The `Pattern` struct handles most common usages of bitap; fuzzy searching for unicode patterns in unicode text. But it's not perfect, and bitap itself is generalizable to a much broader range of problems.

Luckily, the _core_ of bitap is actually representable in a way that _doesn't care_ about whether you're dealing with code points or graphemes or even nucleotides, and I can punt all those concerns to someone who cares!

They key insight is that the main algorithm works on an iterator of pattern masks. Bitap can then be implemented as a iterator adapter that takes in `Iterator` and returns an iterator of matches. That's what the top level `find`, `levenshtein` and `optimal_string_alignment` functions are; you write the code that makes the pattern-mask iterator, they find the matches.

### Static Variants

There are a couple of static versions of the iterator adapters, `levenshtein_static` and `optimal_string_alignment_static`. What's that about?

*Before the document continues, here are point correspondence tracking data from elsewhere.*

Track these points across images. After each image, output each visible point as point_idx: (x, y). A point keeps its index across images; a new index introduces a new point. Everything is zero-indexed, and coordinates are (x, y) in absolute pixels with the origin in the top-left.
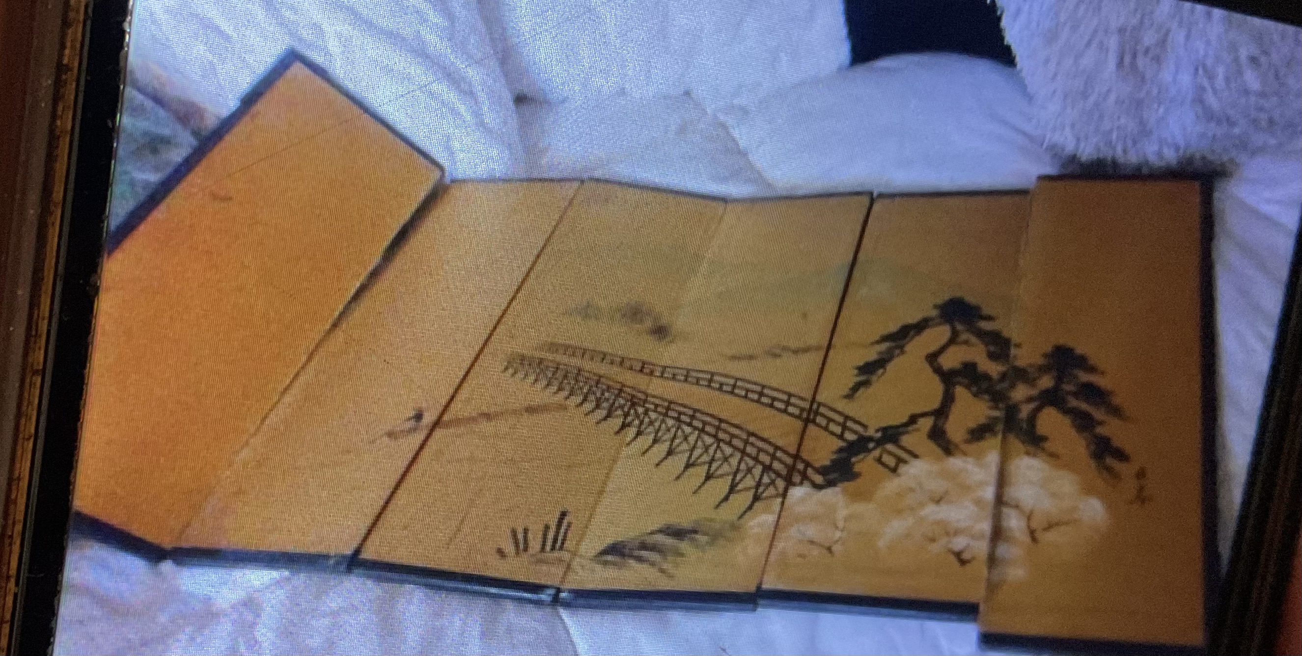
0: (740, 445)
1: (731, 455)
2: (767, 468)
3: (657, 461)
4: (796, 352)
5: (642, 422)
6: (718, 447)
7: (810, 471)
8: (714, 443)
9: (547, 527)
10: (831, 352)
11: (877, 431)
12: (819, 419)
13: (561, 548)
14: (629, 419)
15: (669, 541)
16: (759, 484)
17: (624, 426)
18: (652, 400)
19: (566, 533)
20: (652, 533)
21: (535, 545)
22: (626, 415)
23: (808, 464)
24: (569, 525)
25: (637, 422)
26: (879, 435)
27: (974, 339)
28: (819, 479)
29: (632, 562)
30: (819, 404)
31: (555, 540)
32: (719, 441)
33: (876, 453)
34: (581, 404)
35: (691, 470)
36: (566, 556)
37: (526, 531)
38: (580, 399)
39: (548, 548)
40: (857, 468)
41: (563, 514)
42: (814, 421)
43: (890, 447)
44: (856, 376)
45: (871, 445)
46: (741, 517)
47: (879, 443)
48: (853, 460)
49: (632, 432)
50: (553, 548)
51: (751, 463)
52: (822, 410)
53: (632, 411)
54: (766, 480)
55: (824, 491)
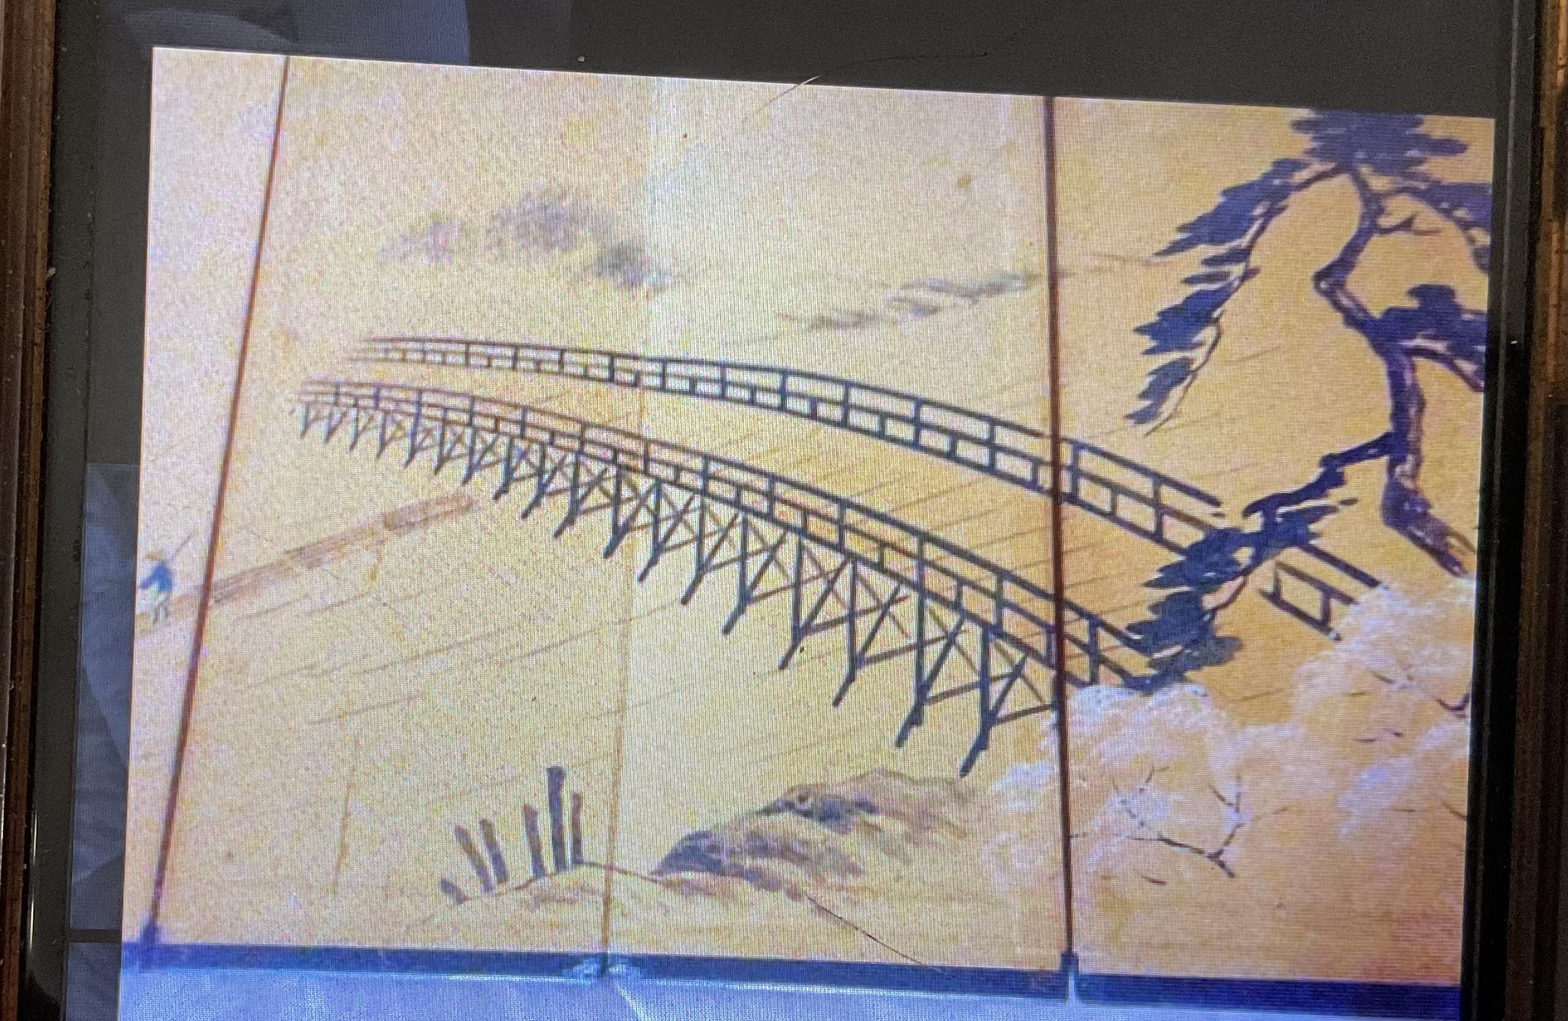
0: (907, 567)
1: (894, 600)
2: (992, 632)
3: (724, 621)
4: (972, 295)
5: (655, 514)
6: (855, 576)
7: (1106, 640)
8: (843, 565)
9: (530, 815)
10: (1066, 288)
11: (1250, 510)
12: (1086, 491)
13: (578, 861)
14: (626, 510)
15: (814, 832)
16: (985, 680)
17: (620, 532)
18: (666, 455)
19: (576, 825)
20: (767, 811)
21: (519, 863)
22: (616, 501)
23: (1096, 623)
24: (577, 799)
25: (644, 518)
26: (1255, 524)
27: (1428, 217)
28: (1137, 664)
29: (744, 889)
30: (1078, 446)
31: (558, 843)
32: (852, 557)
33: (1263, 577)
34: (504, 490)
35: (810, 642)
36: (596, 879)
37: (486, 827)
38: (496, 476)
39: (549, 864)
40: (1225, 624)
41: (556, 776)
42: (1073, 499)
43: (1293, 556)
44: (1150, 352)
45: (1244, 555)
46: (966, 769)
47: (1263, 544)
48: (1209, 601)
49: (640, 544)
50: (560, 862)
51: (950, 619)
52: (1089, 462)
53: (626, 492)
54: (999, 667)
55: (1158, 697)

According to [wikipedia](https://en.wikipedia.org/wiki/Damerau%E2%80%93Levenshtein_distance):

> In his seminal paper, Damerau stated that more than 80% of all human misspellings can be expressed by a single error of one of the four types.

Also, I did a lot of toying with [algolia](https://www.algolia.com/) while thinking about fuzzy search, and [they only allow up to two typos](https://www.algolia.com/doc/guides/managing-results/optimize-search-results/typo-tolerance/). So allowing up to two errors is probably a common enough case to optimize for, and we can eek out \~15% more performance by avoiding an allocation!

## Match Highlighting

Bitap can unfortunately only tell you what index a match _ends_ on. When edit distance is zero, the beginning of the match is trivially `match.end - pattern_length + 1`, but with edits it's that `+- match.distance`. This makes _perfectly accurate_ highlighting a pain, but here are some strategies that have worked for me.

- You almost certainly want filter your matches into local-minima; every zero distance match is sandwiched by two one edit matches, those by two edit matches, those by three edit matches, and so on. By filtering out those wrapping matches, you save yourself a lot of work.

- If matches are relatively rare and `max_distance` is low, it's probably fine to use something like the [strsim](https://github.com/dguo/strsim-rs) crate to brute-force the beginning of the match by checking all substrings between and returning when one has the appropriate edit distance.

- Highlighting _around_ insertions, ie "hello" highlighting "**hel**x**lo**", is difficult and I haven't come up with an easy way to do it. Just highlight the whole thing and the humans reading it will understand.

- In general, people care more about the _start_ of a match than the end. If you run bitap in _reverse_, with a reversed pattern over a reversed string, `match.end` is actually the beginning! You can then highlight `pattern_length` characters ahead, skipping leading and trailing whitespace, and it's probably good enough.

As I think about this more some it may be added into the crate.

Also, I should note that while _I_ haven't figured out how to recover the beginning of the match from the internal bitap state, that doesn't mean it's impossible. Interested to see if anyone can come up with something!